First came the bloggers. Then local news stations across the country picked up the story before the headline made its way to media behemoths like CBS and Buzzfeed on Tuesday.
By Wednesday morning, stories were popping up all over the internet and air waves.
Most go like this: A city ordinance says that any kid over the age of 12 caught on the streets collecting candy from neighbors on Halloween could face fines and up to six months in jail.
The ordinance is real. But Heath Covey, the city's director of public communications, said it was established decades ago.
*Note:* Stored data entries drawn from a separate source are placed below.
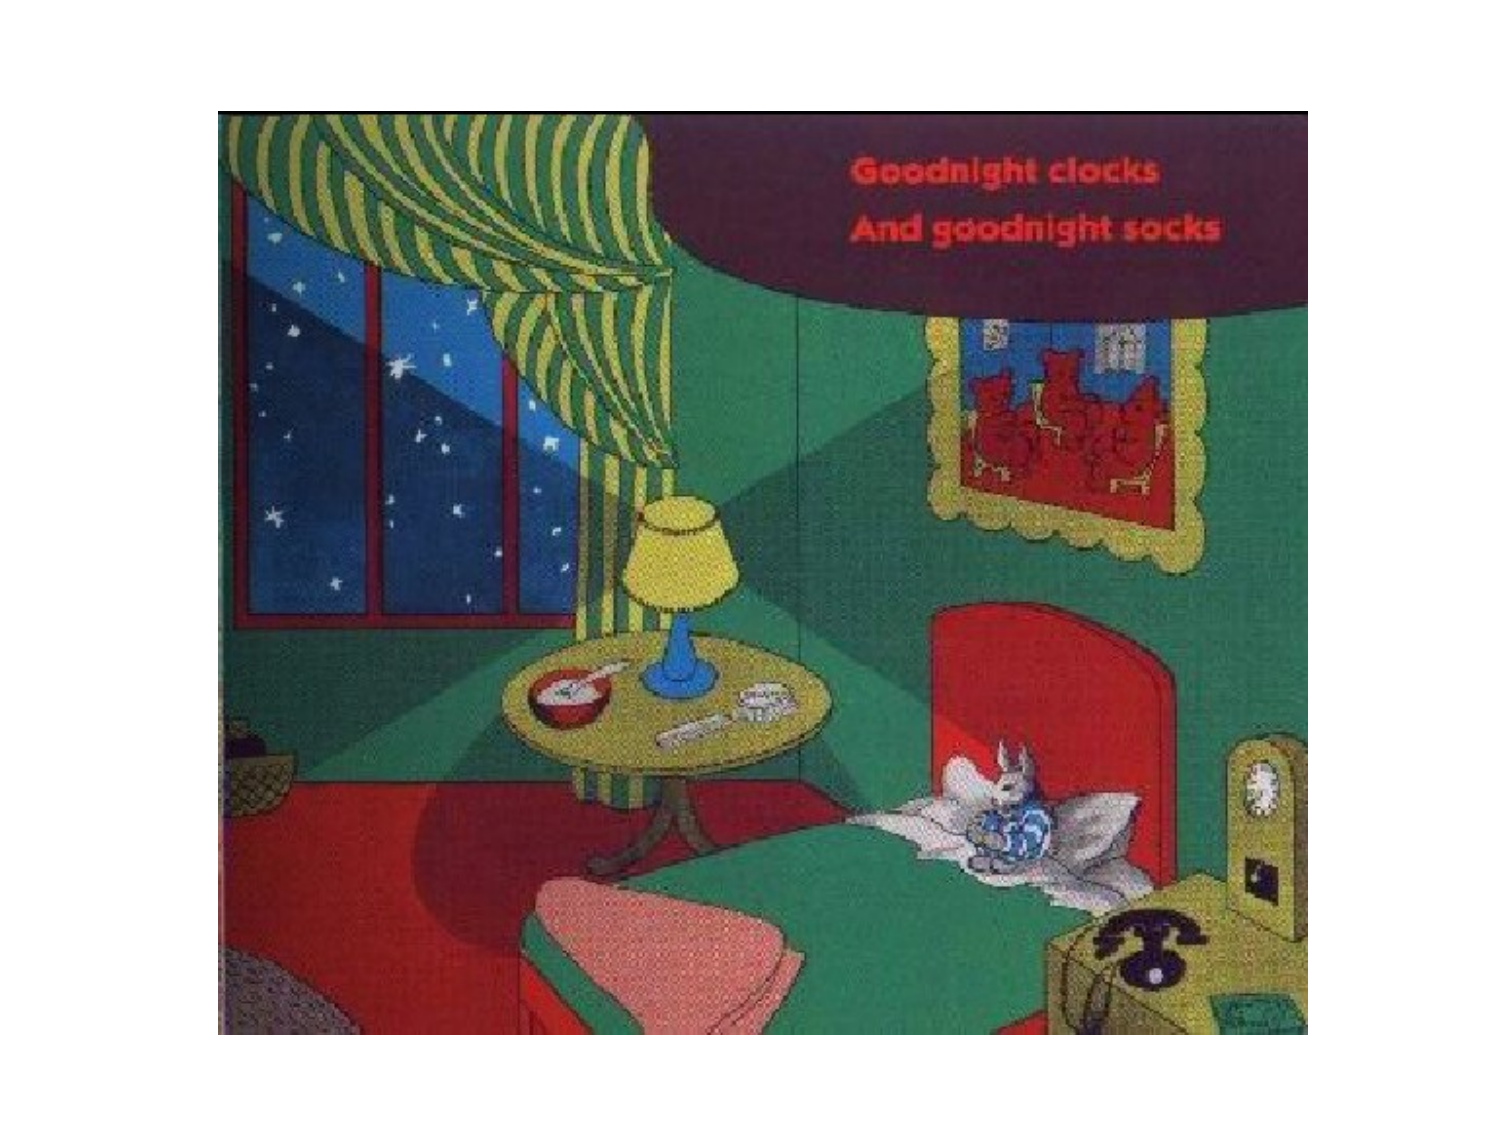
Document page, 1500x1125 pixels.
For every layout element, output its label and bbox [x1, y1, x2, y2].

picture [218, 111, 1308, 1036]
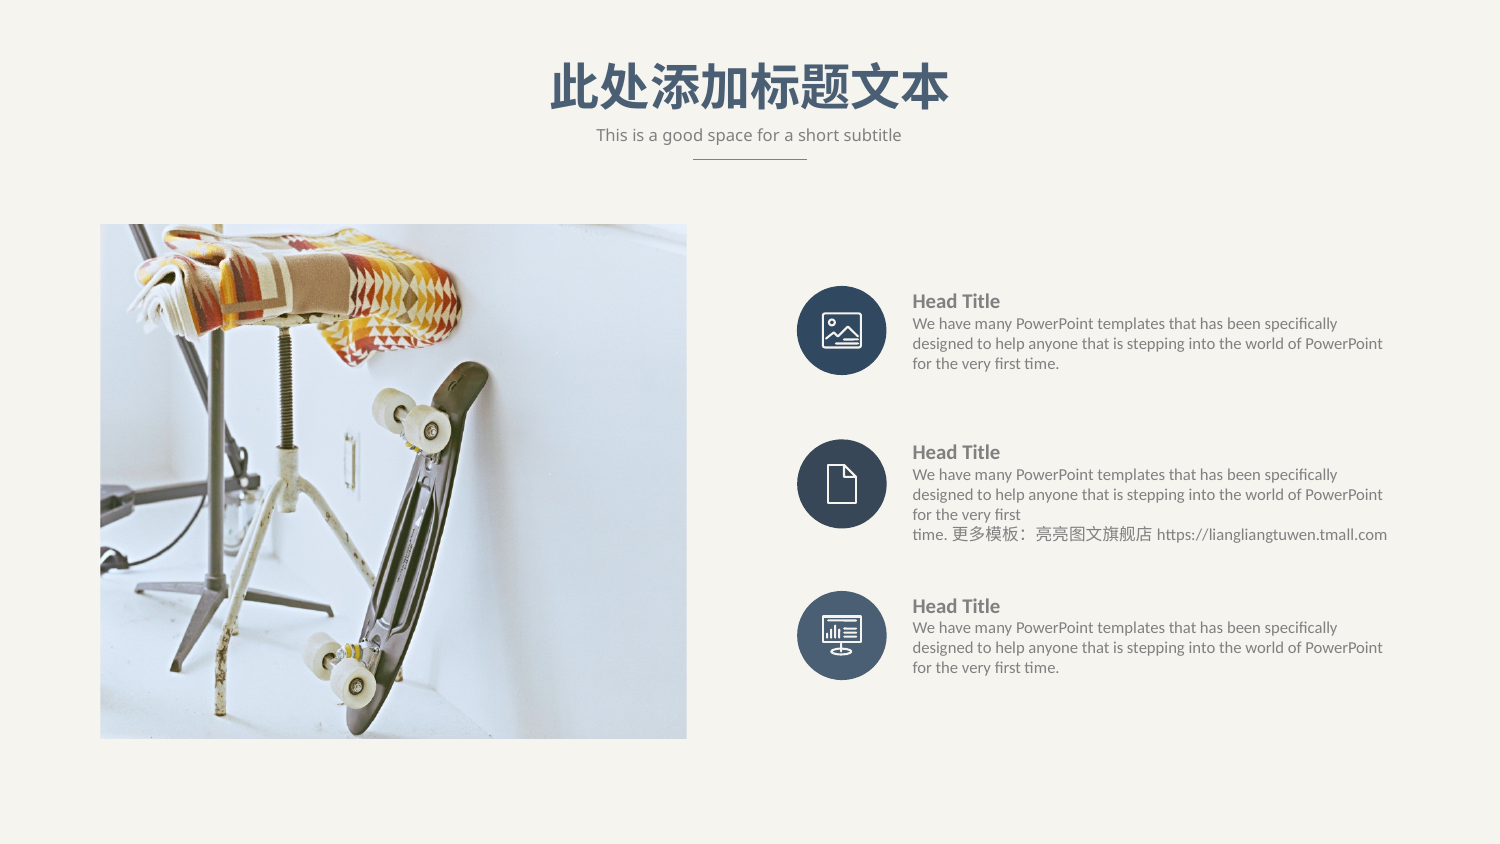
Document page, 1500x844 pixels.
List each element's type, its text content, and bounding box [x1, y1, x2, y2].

text_box [100, 224, 687, 739]
text_box [796, 285, 887, 376]
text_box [827, 464, 857, 504]
text_box 此处添加标题文本 [535, 47, 965, 123]
text_box This is a good space for a short subtitle [581, 117, 918, 153]
text_box Head Title We have many PowerPoint templates that has been specifically designed to help anyone that is stepping into the world of PowerPoint for the very first time. [912, 592, 1397, 678]
text_box Head Title We have many PowerPoint templates that has been specifically designed to help anyone that is stepping into the world of PowerPoint for the very first time.更多模板：亮亮图文旗舰店https://liangliangtuwen.tmall.com [912, 439, 1397, 544]
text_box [822, 616, 862, 655]
text_box Head Title We have many PowerPoint templates that has been specifically designed to help anyone that is stepping into the world of PowerPoint for the very first time. [912, 288, 1397, 373]
text_box [797, 590, 887, 681]
text_box [797, 439, 887, 529]
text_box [822, 313, 862, 348]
And since its creation, not a single teen has been arrested for partaking in the tradition.
"If a 13-year-old kid is out trick-or-treating with their younger sibling, they're not going to have any issues," Covey said. "But say that 13-year-old goes out and decides to smash pumpkins in the streets and cause come mischief -- yeah, we would have to deal with that."
Across Hampton Roads, nearly every city has a similar rule. In Virginia Beach, Norfolk and Portsmouth, teens over 13 are also banned from going door-to-door.
A Pilot story from 2015 said the ordinances were created after a Halloween gone wrong in 1967. A kid threw a firecracker into another's treat bag and a 14-year-old boy was stabbed in the chest near Portsmouth's Robert E. Lee Elementary School after stealing a bag of candy from another boy.
Despite the ordinances being established more than 40 years ago, the news stories on Tuesday caused an uproar. Phones rang off the hook in Chesapeake city offices with people from all over the country wanting to know why officials would do such a thing.
Chesapeake Mayor Rick West said the stories seemed to take a life of their own. So much so, he thought they were satirical at first. West reiterated that no teenager has ever been arrested for trick-or-treating, and said his children participated after they turned 13 themselves.
As for the ordinance, jail is probably too strong of a punishment, he said. But a provision should remain in place in the event that anything should happen.
"It's more a matter of the safety of younger children," West said.
Rachael Snead, a Chesapeake resident with three children, said the ordinance is too restrictive. Allowing teens to participate "keeps kids occupied without getting them into too much trouble," she said.
Chesapeake resident Brenda Davis has four grandchildren, and she thinks the ordinance is a good one. Three of her grandchildren are under the age of 12 and will hit the streets come Halloween.
But her grandson turned 13 earlier this year, and Davis said he won't be trick-or-treating with his siblings.
"Teenagers and young adults should be doing age appropriate things," she said, "not trick-or-treating with young children."
Some took to Facebook, posting comments on the city's page.
"Can someone please explain your trick or treat law?" a woman from Texas wrote underneath a post about an upcoming fall-themed event. "Please explain this. I can't come up with a reason in my own brain where this makes sense."
A few people made their way to West's Facebook page, seemingly shaming him for the "Scrooge-like" ordinance.
"With so much negativity in the world, let the kids be kids for as long as possible," a Michigan woman wrote.
The ordinance remains, Covey said, but as long as your teen isn't out causing any mischief, they'll be just fine.
Then what's with the uproar?
"We haven't advertised the ordinance or made any posts about it anywhere," Covey said. "I have no idea."